所在地 山梨県富士吉田市 主要用途 住宅(コンバージョン) 施工 深澤工務所 担当 深澤成彦 構造 鉄骨造+木造 富士山が圧倒的な存在感を持って見下ろすこの街は、かつて繊維産業が栄え、多くの人々がいきかい賑わっていた。時代が移り変わり、今では、多くの商店がシャッターを閉じ、街はかつて栄華を誇った街の雰囲気を残したまま、時が止まった様に存在している。 この家の計画は、もともと商店であった空間に住むための部屋を作ることが一番大きな目的であった。
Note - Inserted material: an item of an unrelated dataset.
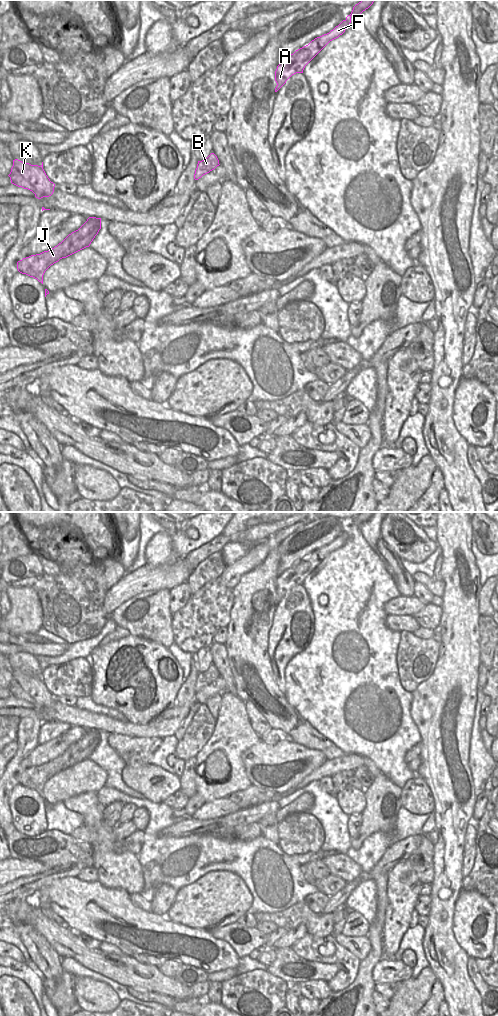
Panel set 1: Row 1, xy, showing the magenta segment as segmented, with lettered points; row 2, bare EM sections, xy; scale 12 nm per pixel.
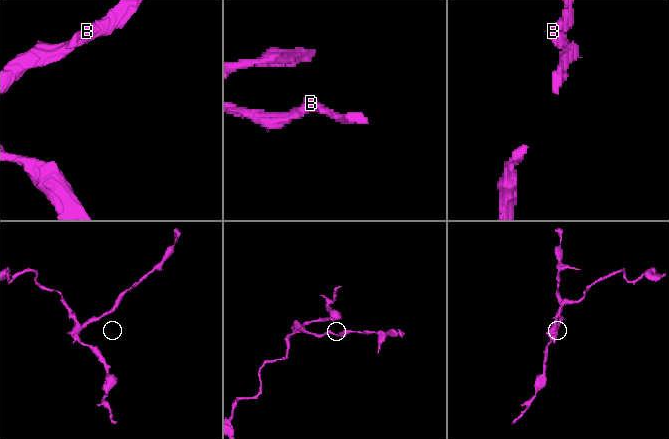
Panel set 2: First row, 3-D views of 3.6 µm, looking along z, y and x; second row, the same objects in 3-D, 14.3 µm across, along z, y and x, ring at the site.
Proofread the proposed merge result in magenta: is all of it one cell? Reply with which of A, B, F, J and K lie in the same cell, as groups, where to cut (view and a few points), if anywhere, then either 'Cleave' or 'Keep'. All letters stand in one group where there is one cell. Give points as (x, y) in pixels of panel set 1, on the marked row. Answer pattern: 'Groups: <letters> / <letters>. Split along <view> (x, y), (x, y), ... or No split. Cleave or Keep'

既存建物は、かなり大きな店舗付き住宅であったが、使用されていない部分や老朽化で危険な部分もあった。そこでまず、老朽化して危険であり、使用されていない部分を思い切って減築することにした。 既存建物の店舗部分は道に向けて大きく開放的に面していた。その一方住居部分は、店舗の奥部分にあり、眺望もなく、スペースも限られていた。そこで、店舗部分にメインの部屋を配置することにするが、今度はあまりにも道に開放的であったため、その間に庭を配置し、お互いに程よくつながる様にした。基本的なプランは2世帯がゆるやかに繋がる間取りとしたが、お互いの空間の雰囲気を変えて設計し、それぞれの世帯に個性を持たせた。 時代が流れると街が変わる。街が変わると暮らしも変る。この街は稼ぐ街から住む街へと変貌を遂げる。その一つのきっかけとして、この家を計画した。 人が暮らすと街が生まれ、街が生まれると再び店がでる。今、日本全国に多く点在する空き家やシャッター通り商店街へ向けて、少しでもメッセージを発信出来れば良いと思う。